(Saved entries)
* * * * * * *

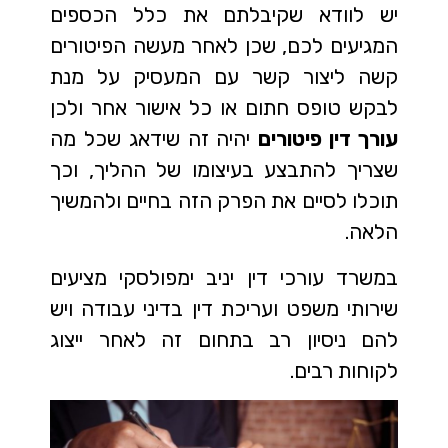
יש לוודא שקיבלתם את כלל הכספים
המגיעים לכם, שכן לאחר מעשה הפיטורים
קשה ליצור קשר עם המעסיק על מנת
לבקש טופס חתום או כל אישור אחר ולכן
עורך דין פיטורים
יהיה זה שידאג שכל מה
שצריך להתבצע בעיצומו של ההליך, וכך
תוכלו לסיים את הפרק הזה בחיים ולהמשיך
הלאה.
במשרד עורכי דין יניב ימפולסקי מציעים
שירותי משפט ועריכת דין בדיני עבודה ויש
להם ניסיון רב בתחום זה לאחר ייצוג
לקוחות רבים.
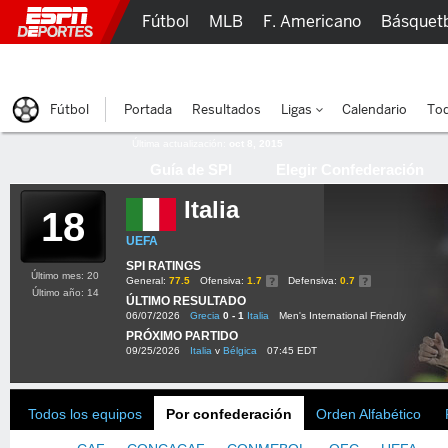
Fútbol
MLB
F. Americano
Básquet
Lucha Libre
Olímpicos
Más Deportes
Fútbol
Portada
Resultados
Ligas
Calendario
Tod
Última actualización:
oct 8, 2015
Guía de SPI
Elegir Confederación
Italia
18
UEFA
SPI RATINGS
Último mes: 20
General:
77.5
Ofensiva:
1.7
Defensiva:
0.7
Último año: 14
ÚLTIMO RESULTADO
06/07/2026
Grecia
0 - 1
Italia
Men's International Friendly
PRÓXIMO PARTIDO
09/25/2026
Italia
v
Bélgica
07:45 EDT
Todos los equipos
Por confederación
Orden Alfabético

* * * * * * *

To-do item - Because the pictures are not wanted, retype only the text of every record, exactly as given.

Solution for this problem -
יש לוודא שקיבלתם את כלל הכספים
המגיעים לכם, שכן לאחר מעשה הפיטורים
קשה ליצור קשר עם המעסיק על מנת
לבקש טופס חתום או כל אישור אחר ולכן
עורך דין פיטורים
יהיה זה שידאג שכל מה
שצריך להתבצע בעיצומו של ההליך, וכך
תוכלו לסיים את הפרק הזה בחיים ולהמשיך
הלאה.
במשרד עורכי דין יניב ימפולסקי מציעים
שירותי משפט ועריכת דין בדיני עבודה ויש
להם ניסיון רב בתחום זה לאחר ייצוג
לקוחות רבים.
Fútbol
MLB
F. Americano
Básquet
Lucha Libre
Olímpicos
Más Deportes
Fútbol
Portada
Resultados
Ligas
Calendario
Tod
Última actualización:
oct 8, 2015
Guía de SPI
Elegir Confederación
Italia
18
UEFA
SPI RATINGS
Último mes: 20
General:
77.5
Ofensiva:
1.7
Defensiva:
0.7
Último año: 14
ÚLTIMO RESULTADO
06/07/2026
Grecia
0 - 1
Italia
Men's International Friendly
PRÓXIMO PARTIDO
09/25/2026
Italia
v
Bélgica
07:45 EDT
Todos los equipos
Por confederación
Orden Alfabético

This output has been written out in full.